● **DOCUMENT SEGMENT**
· · ·
Just ask Charles de Greef, the self-described dinosaur of KBOO radio. A Dutch expatriate, who works as an insurance executive, is dressed impeccably in a tailored blue suit, starched shirt and silver cufflinks.

"Broadcasting has always been a hobby," he says with his slight Dutch accent. "Some people go bowling, or some people play golf, and I go broadcasting." For 29 years, de Greef has been a volunteer programmer at KBOO. He describes his first impressions of KBOO: "I heard about a little station that sounded like a street person. It was so rogue and so independent, it was unbelievable. They were in an unfinished basement that had not been touched since 1896, I think."

"I wanted to do classical music" says de Greef, "and they said, 'As long as you play music that is not heard on other stations.' I had to stay away from the parade horses and play unusual, independent, progressive, obscure music. And I had no problem with that."

A year later, de Greef got a Sunday-morning slot, 6-9 a.m., that he still programs every other week. Dawn Concert takes up the first two hours and the third is devoted to entertainment for Portland's Dutch community--Hel Hollands Uurtje: The Holland Hour, the nation's only live show in Dutch, "with songs, sounds and humor from the Netherlands," according to the program guide. Total potential audience: perhaps 1,500 Hollanders in the Portland area.

By Arbitron's estimate, 0.00 people listen to Hel Hollands Uurtje and KBOO's other foreign language shows. Merrick contends that pledge drive results--$400 per hour for both the Vietnamese and Dutch programs--indicate the "minority" programs do have a significant and loyal audience, but it would take fewer than 10 listeners to donate that much. De Greef says Dutch expatriates in other cities have tried in vain to find stations that will air his show. "I always tell my listeners, you better realize what you have, you never had it so good."

Listeners to Davood Fatehi's Persian Music & Art program are likely to agree. With about 10,000 Iranians living in Portland, Fatehi provides a weekly 90 minutes of Persian music, news and public service announcements in Farsi. The isolated and home-sick Iranians were living in darkness before KBOO provided a community program, he says. Last March, KBOO was willing to give him three hours in the morning of March 21, when Iranians celebrated their new year (it occurs at different hours every year) and the coming of spring. Fatehi played lively music and kept the phone lines open, receiving about 40 calls from delighted Persians, wishing each other Happy New Year in Farsi. When asked if KBOO made the difference, he replied "KBOO is the difference."
· · ·
● **MATERIAL**
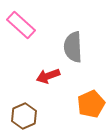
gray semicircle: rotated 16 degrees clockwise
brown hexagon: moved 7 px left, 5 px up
· · ·
● **EXERCISE DETAILS**
Carry on the passage about KBOO radio from its final sentence. The data come from a source unrelated to the passage on KBOO radio.

● **ANSWER TO THIS TASK**
Other voices crack the airwaves, too, including journalists like Barbara Bernstein, who began volunteering at the station in 1971. Petite with curly brown hair, Barbara hosts Locus Focus, a weekly call-in show that focuses on social justice and human rights. She's particularly committed to gay and lesbian issues as well as debates about the new religious right. Barbara is an independent radio producer with many national credits, who has been a stringer for Pacifica and is a member of the NFCB Board.

As a professional and a devoted volunteer, Bernstein believes KBOO needs to make its programming more user-friendly. Though she's "pissed as Hell at CPB" for its decision to put the station on the track toward defunding, Bernstein thinks that KBOO really needed "a kick in the butt" to increase its audience and membership. "We've been sliding by with a certain kind of self-satisfaction," she says, "and not really getting an outside eye of what we need to do to improve our programming."

"There are people that can barely do a decent air sound," Bernstein complains. She'd like to see better training and oversight plus carriage of more national programming. "I think having certain anchors throughout the day of the best national programming available gives local programmers something to listen to and be inspired by."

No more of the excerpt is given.